Please be respectful.
Greece is sliding further into the realm of Nazism and far-right lunacy. Others may need to act.
I second the "be respectful" comment. Don't post if you feel the need to insult.
When you say "others may need to act", what "others" are you speaking of, and what action do you think needs to be taken?
I second the "be respectful" comment. Don't post if you feel the need to insult.
When you say "others may need to act", what "others" are you speaking of, and what action do you think needs to be taken?
You're being trolled. Let's not have this topic derail into a discussion about US military intervention in Greece (which, like insults, is also against the rules). That is simply not in the realm of possibility here.
This is a worthy enough story as it is.
They may not have claimed ultimate victory, but the biggest winners of the elections in France and Greece were the parties of the extreme right.
Fringe parties, some of them routinely labelled "neo-fascist" until recently, have made stunning inroads into mainstream European politics, to the point that in France, Norway, Finland, Hungary and Austria they either hold or threaten to hold the balance of power. Governments are increasingly faced with the choice of either giving ground on hot-button issues such as immigration and Islam, or ceding power.
In Greece - its disastrous economy in the hands of European moneymen, its political establishment rotten with corruption and unemployment among the under-25s cresting 50 per cent - this general election has seen a host of extremist parties emerge.
The leader of Chrysi Avgi ("Golden Dawn"), Nikos Michaloliakos, would not have been given the time of day in most EU countries only a short while ago. An open admirer of Hitler (he has called him "a great personality of history"), Michaloliakos has adopted the Nazi salute and a version of the swastika as his party's emblem. One of his candidates in this election remarked laconically: "Most of the money is in the hands of the Jews."
At the last election Golden Dawn polled a derisory 0.29 per cent; this time they are expected to crash through the 3 per cent threshold to end up with 7 per cent and a dozen MPs in Parliament. That will still put them a long way from holding power.
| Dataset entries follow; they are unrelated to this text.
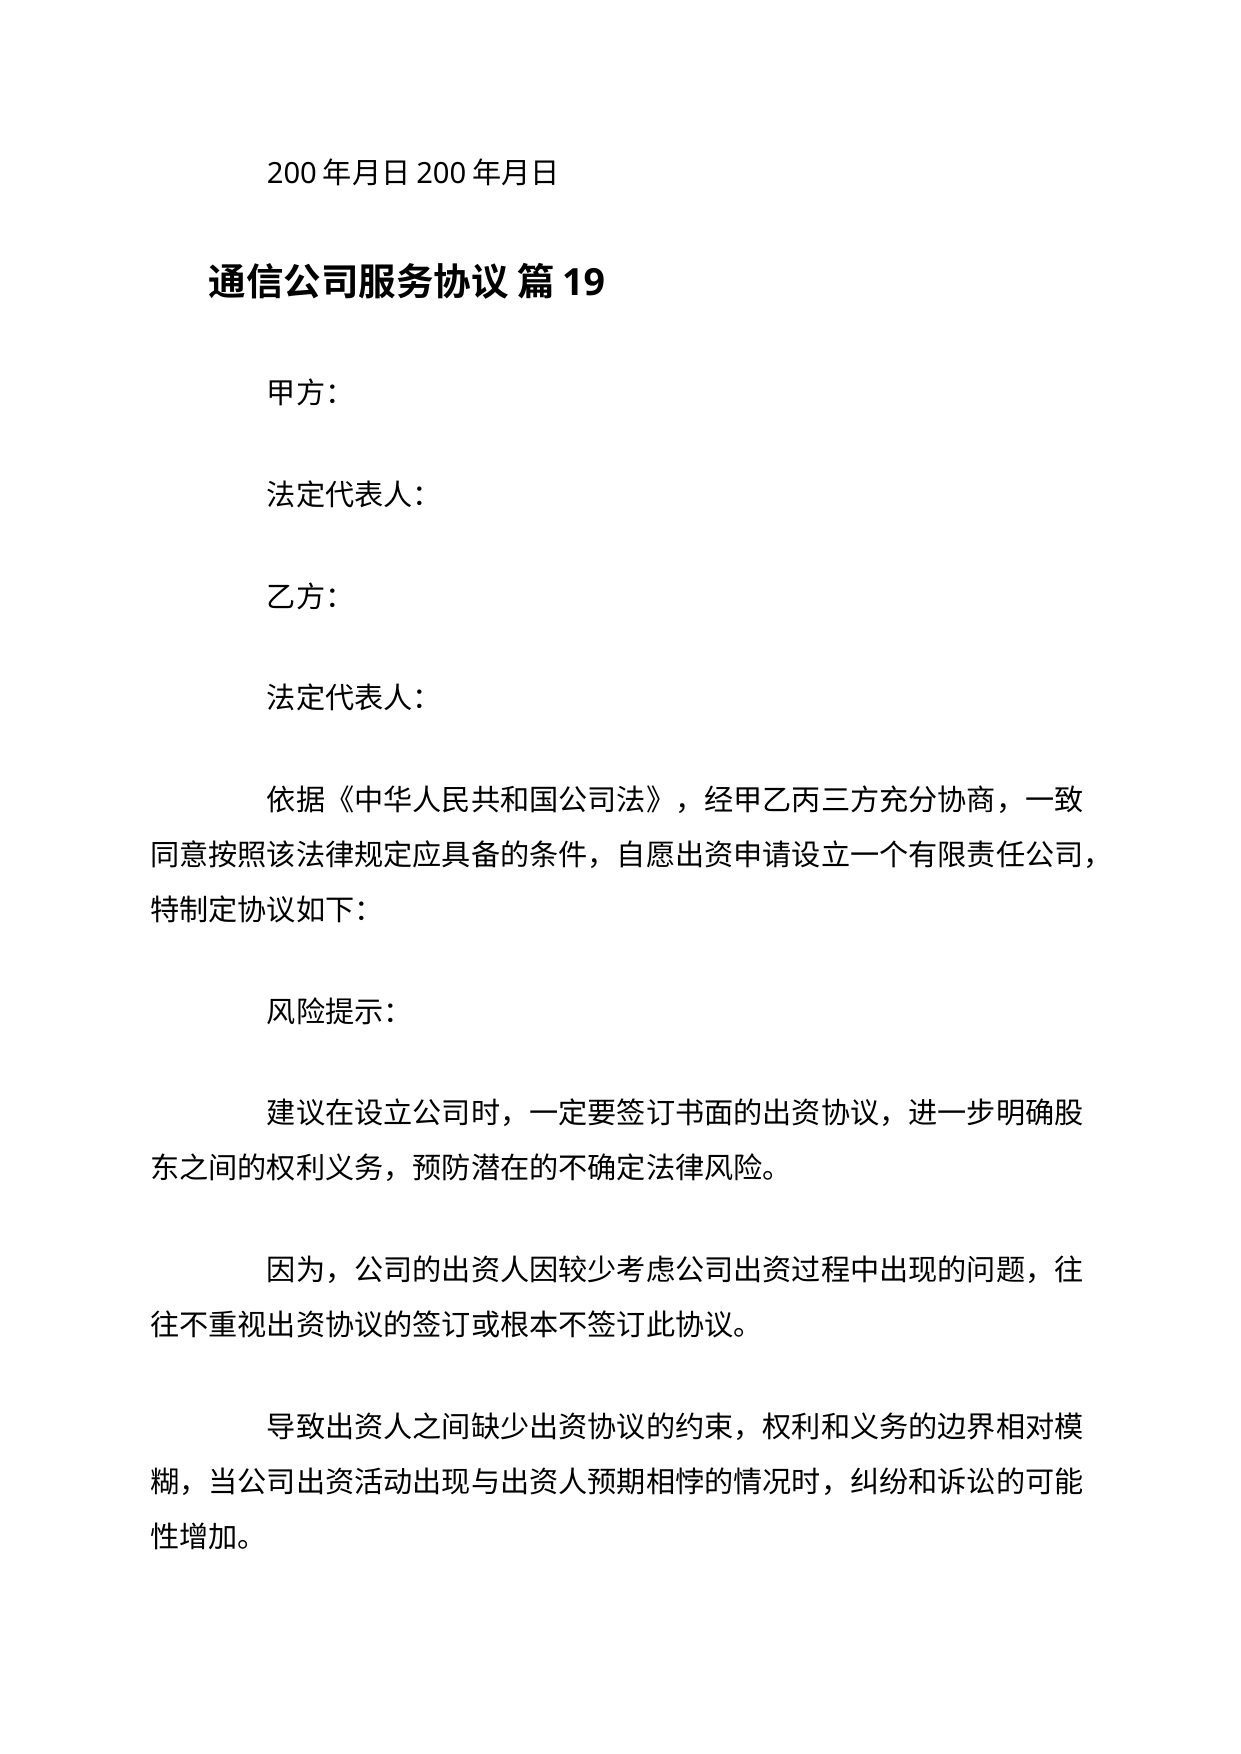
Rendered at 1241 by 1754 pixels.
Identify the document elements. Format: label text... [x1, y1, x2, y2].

text 依据《中华人民共和国公司法》，经甲乙丙三方充分协商，一致同意按照该法律规定应具备的条件，自愿出资申请设立一个有限责任公司，特制定协议如下： [150, 777, 1090, 929]
text 乙方： [150, 573, 1090, 615]
text 法定代表人： [150, 675, 1090, 717]
text 因为，公司的出资人因较少考虑公司出资过程中出现的问题，往往不重视出资协议的签订或根本不签订此协议。 [150, 1247, 1090, 1344]
text 甲方： [150, 369, 1090, 412]
text 建议在设立公司时，一定要签订书面的出资协议，进一步明确股东之间的权利义务，预防潜在的不确定法律风险。 [150, 1090, 1090, 1187]
text 导致出资人之间缺少出资协议的约束，权利和义务的边界相对模糊，当公司出资活动出现与出资人预期相悖的情况时，纠纷和诉讼的可能性增加。 [150, 1403, 1090, 1555]
text 法定代表人： [150, 471, 1090, 514]
text 200年月日200年月日 [150, 150, 1090, 192]
text 风险提示： [150, 988, 1090, 1031]
text 通信公司服务协议 篇19 [150, 252, 1090, 306]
But in Greece, as in many other countries, the danger is not a far-right takeover but ideological contamination of the parties in power.
Last week, attempting to steal the far right's thunder, the technocratic Government of Lucas Papademos set up a camp for illegal immigrants and promises to establish dozens more.
In the Netherlands the power of the far right was demonstrated last week when Geert Wilders' Freedom Party, anti-Muslim and anti-EU, brought down the Government, wrecking a long-standing financial pact with Germany which had been one of the pillars of EU stability.
In France, when the National Front polled 17.9 per cent in the first round two weeks ago, President Nicolas Sarkozy immediately toughened his rhetoric.
Across Europe, from Britain, where UKIP averaged 14 per cent in last Friday's local elections, to Finland, where the extreme nationalist True Finns party has increased its share of the vote from 4 per cent to 19 per cent in four years, to Hungary, where the anti-Roma, anti-Semitic Jobbik party holds the balance of power, the far right is seizing the initiative provided by recession and the threat of a eurozone meltdown.
The only crumb of comfort is that so far none of these rapidly growing parties has succeeded in forging a meaningful alliance with any of the others across national borders.
Nicolas Lebourg, an authority on the far right at the University of Perpignan, was yesterday quoted as saying: "Europe is a dry prairie waiting for someone to light amatch."
But given the nationalistic obsessions of all these far-right parties - Golden Dawn says "the nation comes first, democracy after" - the EU's national borders would seem to be unbreachable firebreaks.
It's about the only consolation there is.